By March, CC was back to his old self, the adventurous fiend who had bitten the tails of his brothers and sisters and sat on their heads when they tried to suckle their mother. His coat was a gorgeous blue-black, and he had a mischievous gleam in his eye. He was supposed to be Sweetie’s cat, but he and Vicki had bonded over those eyedropper dinners, and poor Sweetie was never on his affection radar. It was Vicki he watched, and Vicki he always listened to. But he wasn’t one of those sit-on-your-lap, always-underfoot kittens. He remained fearless and independent, undaunted by death and seemingly convinced more than ever that he could survive anything the world threw at him. In short, he was her ideal cat.

But even six months later, when Vicki received the career opportunity of a lifetime to found a new branch office, CC was still eating nothing but liquids from an eyedropper. He would improve over the years, until he could eat small quantities of protein and water mixed in a blender, but Christmas Cat would never fully recover from nearly drowning in a toilet bowl on Christmas Eve.

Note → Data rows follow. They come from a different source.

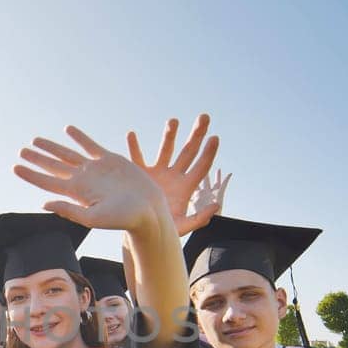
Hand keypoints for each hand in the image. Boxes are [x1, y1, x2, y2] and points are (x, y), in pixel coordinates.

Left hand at [13, 125, 171, 232]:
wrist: (148, 209)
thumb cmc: (123, 218)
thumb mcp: (94, 218)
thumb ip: (69, 211)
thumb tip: (44, 203)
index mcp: (76, 193)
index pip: (47, 182)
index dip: (31, 174)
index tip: (15, 167)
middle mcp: (82, 180)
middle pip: (53, 167)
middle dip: (37, 158)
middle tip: (21, 150)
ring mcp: (95, 168)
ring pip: (68, 154)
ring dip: (52, 147)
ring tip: (36, 140)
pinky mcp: (110, 159)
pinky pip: (90, 145)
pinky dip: (79, 137)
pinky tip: (68, 130)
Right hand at [125, 114, 221, 235]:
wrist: (140, 230)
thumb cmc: (162, 231)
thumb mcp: (182, 226)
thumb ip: (199, 218)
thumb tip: (216, 205)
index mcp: (186, 187)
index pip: (201, 166)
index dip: (209, 153)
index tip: (215, 137)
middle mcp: (174, 176)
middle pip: (188, 152)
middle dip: (196, 134)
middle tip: (204, 117)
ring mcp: (157, 173)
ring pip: (165, 150)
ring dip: (169, 135)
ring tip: (174, 121)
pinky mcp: (140, 174)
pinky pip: (136, 158)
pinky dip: (134, 147)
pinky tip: (131, 134)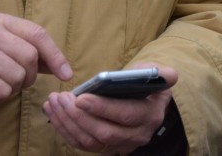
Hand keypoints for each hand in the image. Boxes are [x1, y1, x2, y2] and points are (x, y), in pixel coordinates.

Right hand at [0, 11, 71, 108]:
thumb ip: (24, 49)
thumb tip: (58, 64)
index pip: (37, 34)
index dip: (55, 55)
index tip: (66, 73)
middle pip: (30, 57)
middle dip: (29, 77)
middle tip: (15, 82)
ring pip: (18, 76)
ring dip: (12, 88)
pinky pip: (1, 91)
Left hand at [44, 64, 178, 153]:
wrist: (146, 102)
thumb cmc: (147, 82)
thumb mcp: (158, 74)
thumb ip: (162, 73)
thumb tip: (168, 74)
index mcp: (150, 116)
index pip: (125, 115)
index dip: (102, 108)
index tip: (81, 97)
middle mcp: (136, 136)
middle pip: (104, 133)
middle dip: (79, 116)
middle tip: (61, 97)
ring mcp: (120, 145)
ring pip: (89, 141)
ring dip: (67, 123)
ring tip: (54, 102)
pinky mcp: (104, 148)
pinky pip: (81, 144)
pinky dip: (65, 129)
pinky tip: (53, 112)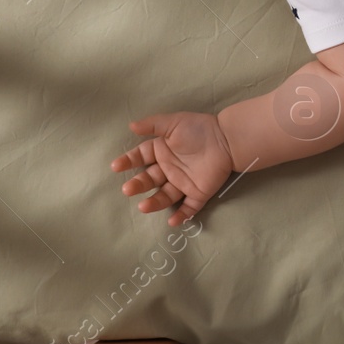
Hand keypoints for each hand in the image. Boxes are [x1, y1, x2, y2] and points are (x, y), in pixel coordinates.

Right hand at [111, 111, 234, 224]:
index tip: (116, 166)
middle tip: (128, 190)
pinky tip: (172, 222)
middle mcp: (169, 169)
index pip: (140, 157)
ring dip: (154, 203)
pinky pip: (189, 207)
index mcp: (162, 151)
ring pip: (165, 196)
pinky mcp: (198, 192)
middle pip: (149, 179)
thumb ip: (153, 124)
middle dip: (138, 185)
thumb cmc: (199, 128)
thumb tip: (131, 126)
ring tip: (143, 206)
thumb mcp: (174, 122)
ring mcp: (183, 182)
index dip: (128, 161)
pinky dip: (182, 215)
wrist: (227, 138)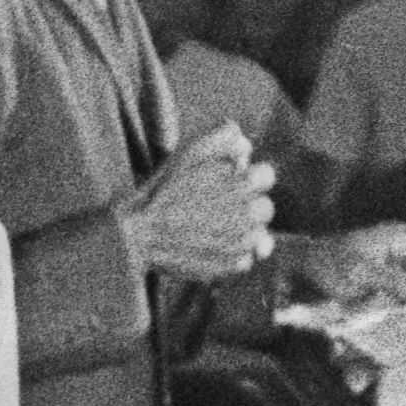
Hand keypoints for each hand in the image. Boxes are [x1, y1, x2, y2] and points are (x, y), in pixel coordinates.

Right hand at [128, 125, 273, 283]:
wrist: (139, 236)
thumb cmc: (162, 192)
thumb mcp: (189, 153)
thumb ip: (222, 139)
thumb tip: (246, 144)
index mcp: (242, 183)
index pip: (266, 176)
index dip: (247, 178)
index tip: (231, 183)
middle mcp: (248, 213)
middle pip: (265, 208)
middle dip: (247, 206)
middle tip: (219, 209)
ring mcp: (242, 242)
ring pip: (259, 235)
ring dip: (242, 232)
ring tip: (213, 230)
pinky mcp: (231, 266)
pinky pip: (245, 259)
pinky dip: (231, 256)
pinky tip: (208, 248)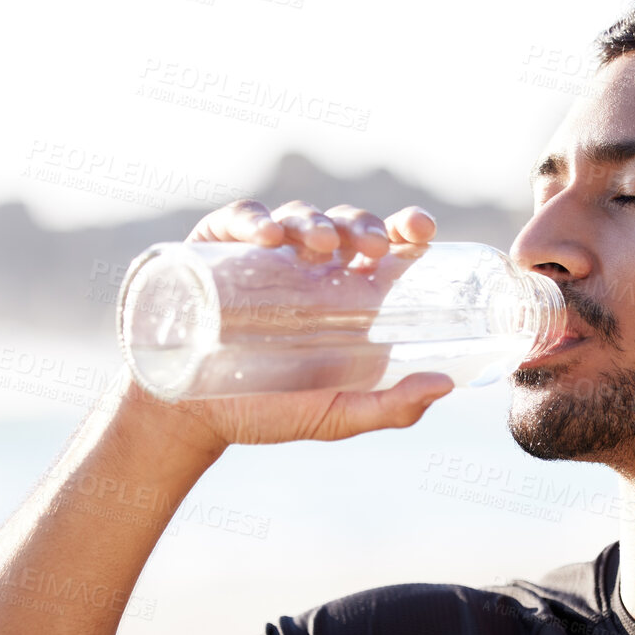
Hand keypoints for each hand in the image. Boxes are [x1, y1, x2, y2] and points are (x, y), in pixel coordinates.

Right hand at [114, 200, 453, 452]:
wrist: (190, 417)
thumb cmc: (267, 414)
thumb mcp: (336, 417)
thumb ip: (392, 408)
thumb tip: (444, 386)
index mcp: (347, 298)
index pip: (386, 249)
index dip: (405, 229)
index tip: (420, 229)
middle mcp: (309, 270)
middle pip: (346, 226)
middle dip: (363, 225)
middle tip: (370, 246)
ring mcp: (263, 256)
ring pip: (299, 217)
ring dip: (315, 221)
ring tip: (321, 245)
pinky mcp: (217, 249)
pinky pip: (239, 219)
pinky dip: (255, 218)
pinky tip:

When Vicki Kluever wrote me, she mentioned how moved she was by the similarities in our lives. And she promised: It wasn’t just that we had the same name spelled the same unusual way. After reading about Christmas Cat, I recognized the kinship between CC and Dewey. Both kittens nearly died at a young age—one in a toilet, one in a freezing library book drop. Both were rescued by single mothers who, unbeknownst to themselves, had a gap in their lives a kitten could fill. We weren’t looking for cats, or love, or companionship, but they found us. They dedicated their lives to us, and they never seemed to let the tragic events at the start of their lives define them. They kept their personalities. They took advantage of their opportunities. They found their place. They thrived, in the end, not because of the Vickis (although we helped), but because of their own inner strength.

When I talked with her, I realized Vicki and I shared that same inner strength. We both struggled through bad jobs and worse marriages, but we stuck to our moral and professional values, and we found our life’s work: I in the library, Vicki in the mortgage business. We succeeded, both of us, because we refused to settle for the ordinary; instead, we reached for a better way.